Exercise.
If a record below holds a picture, drop the picture and restate everything else word for word.

Data extract.
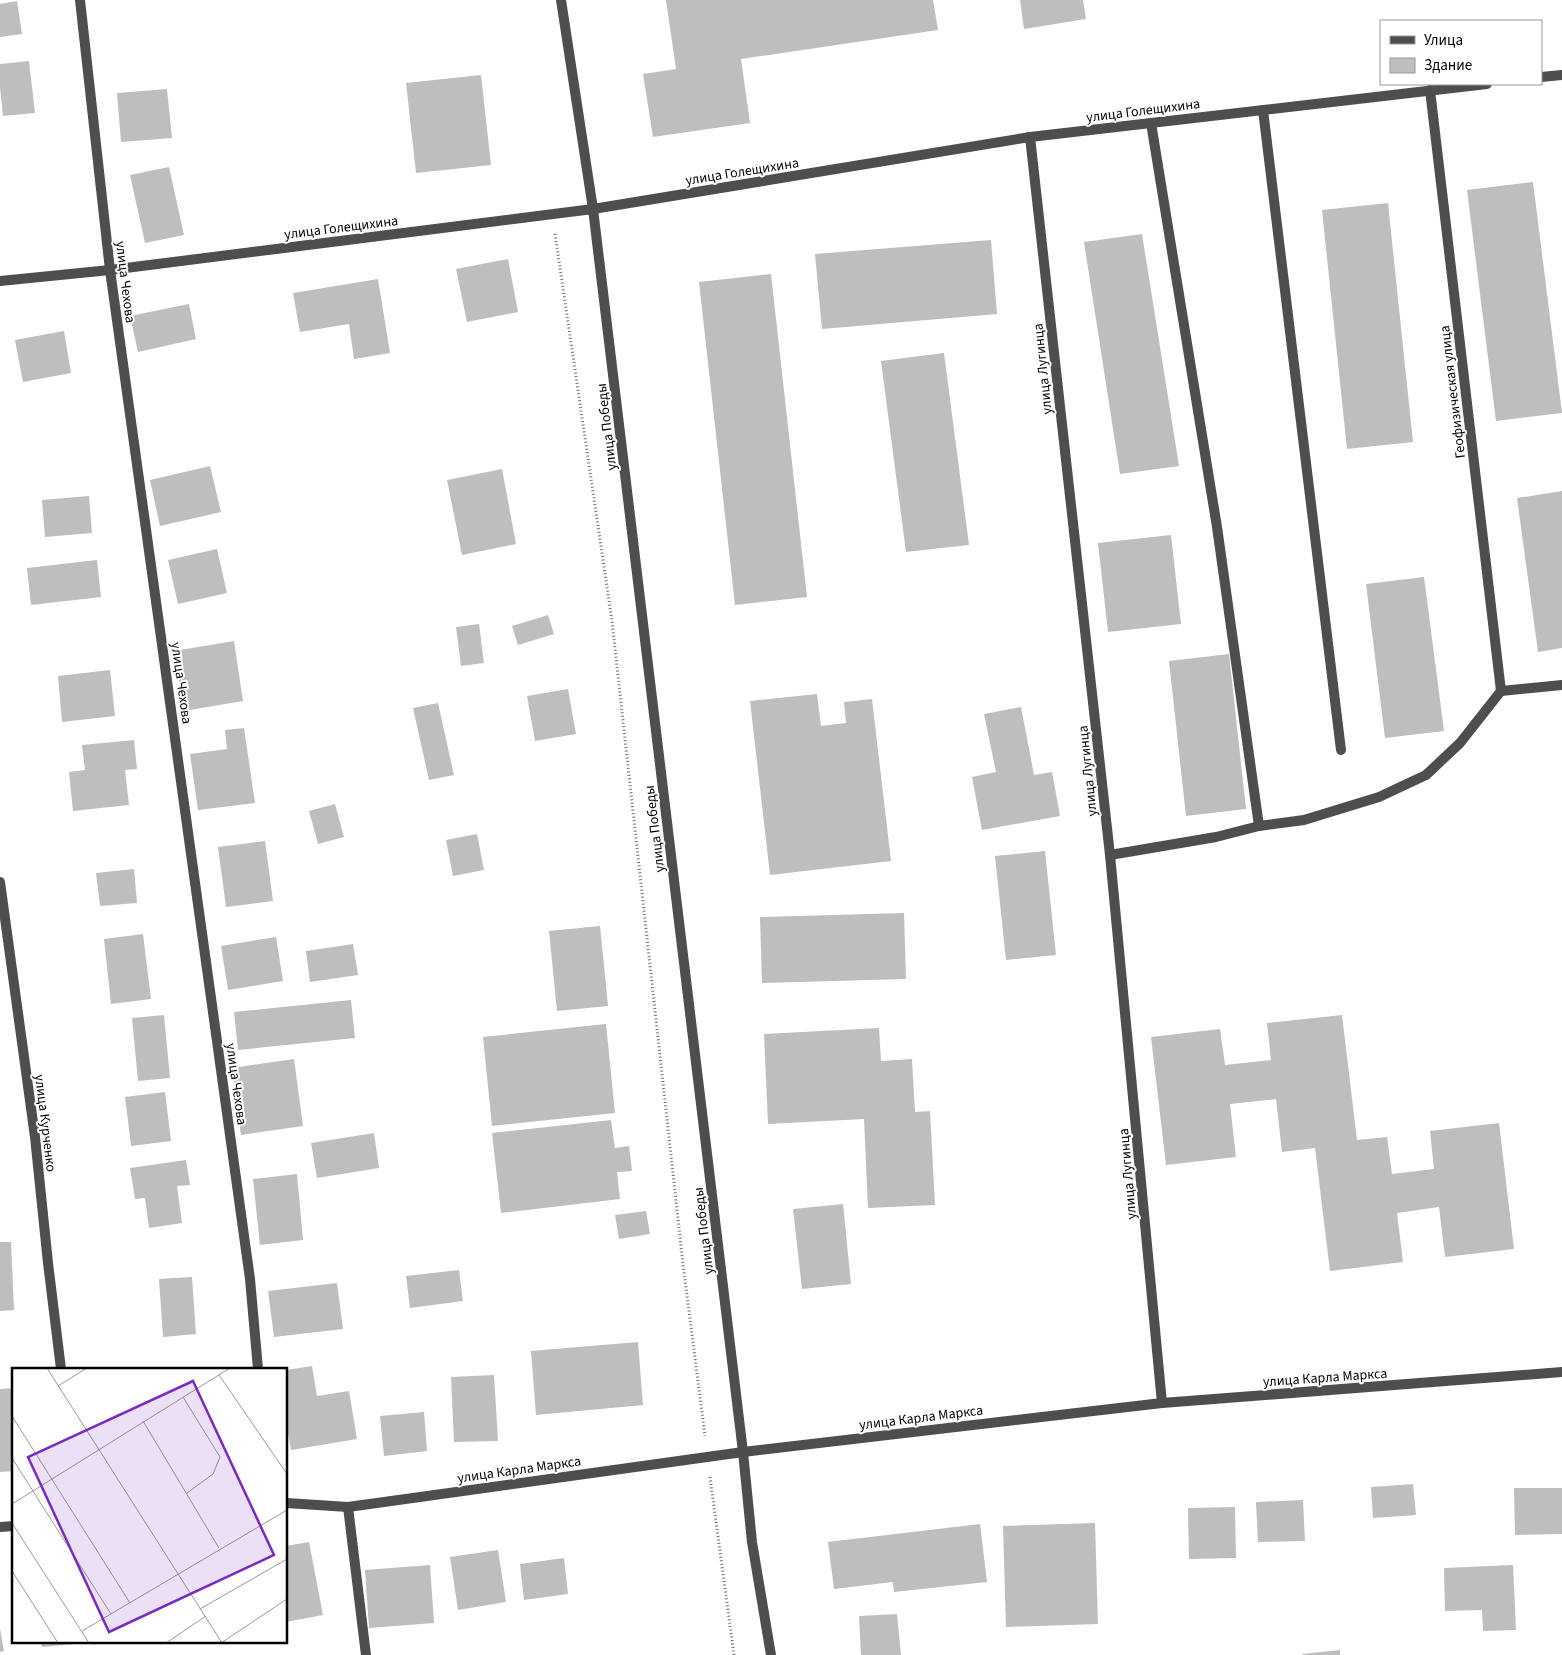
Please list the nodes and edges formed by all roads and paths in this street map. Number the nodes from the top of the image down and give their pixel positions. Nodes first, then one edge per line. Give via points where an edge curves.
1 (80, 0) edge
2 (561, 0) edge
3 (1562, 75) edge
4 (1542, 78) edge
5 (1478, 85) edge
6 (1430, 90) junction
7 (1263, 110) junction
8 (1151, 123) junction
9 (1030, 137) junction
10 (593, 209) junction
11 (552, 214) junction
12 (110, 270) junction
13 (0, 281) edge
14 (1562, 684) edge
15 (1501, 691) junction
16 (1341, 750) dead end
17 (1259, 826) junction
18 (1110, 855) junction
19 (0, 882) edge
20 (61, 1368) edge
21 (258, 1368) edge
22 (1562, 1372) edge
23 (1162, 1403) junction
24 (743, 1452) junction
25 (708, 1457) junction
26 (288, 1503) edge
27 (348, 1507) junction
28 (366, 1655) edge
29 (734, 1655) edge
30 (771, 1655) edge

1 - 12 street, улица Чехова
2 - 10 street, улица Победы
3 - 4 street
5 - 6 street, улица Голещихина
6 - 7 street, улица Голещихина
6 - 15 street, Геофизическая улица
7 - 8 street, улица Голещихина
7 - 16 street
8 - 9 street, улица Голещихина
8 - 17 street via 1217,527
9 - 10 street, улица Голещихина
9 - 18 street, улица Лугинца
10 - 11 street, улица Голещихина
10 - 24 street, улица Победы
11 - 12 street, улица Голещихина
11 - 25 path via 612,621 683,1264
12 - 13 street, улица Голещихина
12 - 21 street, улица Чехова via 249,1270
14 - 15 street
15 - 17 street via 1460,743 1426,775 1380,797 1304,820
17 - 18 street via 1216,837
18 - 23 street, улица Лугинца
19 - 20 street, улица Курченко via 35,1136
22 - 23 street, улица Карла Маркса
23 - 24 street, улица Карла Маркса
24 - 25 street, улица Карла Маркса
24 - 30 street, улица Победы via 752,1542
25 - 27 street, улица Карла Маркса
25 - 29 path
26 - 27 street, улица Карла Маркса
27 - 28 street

Answer for the task.
Please list the nodes and edges formed by all roads and paths in this street map. Number the nodes from the top of the image down and give their pixel positions. Nodes first, then one edge per line. Give via points where an edge curves.
1 (80, 0) edge
2 (561, 0) edge
3 (1562, 75) edge
4 (1542, 78) edge
5 (1478, 85) edge
6 (1430, 90) junction
7 (1263, 110) junction
8 (1151, 123) junction
9 (1030, 137) junction
10 (593, 209) junction
11 (552, 214) junction
12 (110, 270) junction
13 (0, 281) edge
14 (1562, 684) edge
15 (1501, 691) junction
16 (1341, 750) dead end
17 (1259, 826) junction
18 (1110, 855) junction
19 (0, 882) edge
20 (61, 1368) edge
21 (258, 1368) edge
22 (1562, 1372) edge
23 (1162, 1403) junction
24 (743, 1452) junction
25 (708, 1457) junction
26 (288, 1503) edge
27 (348, 1507) junction
28 (366, 1655) edge
29 (734, 1655) edge
30 (771, 1655) edge

1 - 12 street, улица Чехова
2 - 10 street, улица Победы
3 - 4 street
5 - 6 street, улица Голещихина
6 - 7 street, улица Голещихина
6 - 15 street, Геофизическая улица
7 - 8 street, улица Голещихина
7 - 16 street
8 - 9 street, улица Голещихина
8 - 17 street via 1217,527
9 - 10 street, улица Голещихина
9 - 18 street, улица Лугинца
10 - 11 street, улица Голещихина
10 - 24 street, улица Победы
11 - 12 street, улица Голещихина
11 - 25 path via 612,621 683,1264
12 - 13 street, улица Голещихина
12 - 21 street, улица Чехова via 249,1270
14 - 15 street
15 - 17 street via 1460,743 1426,775 1380,797 1304,820
17 - 18 street via 1216,837
18 - 23 street, улица Лугинца
19 - 20 street, улица Курченко via 35,1136
22 - 23 street, улица Карла Маркса
23 - 24 street, улица Карла Маркса
24 - 25 street, улица Карла Маркса
24 - 30 street, улица Победы via 752,1542
25 - 27 street, улица Карла Маркса
25 - 29 path
26 - 27 street, улица Карла Маркса
27 - 28 street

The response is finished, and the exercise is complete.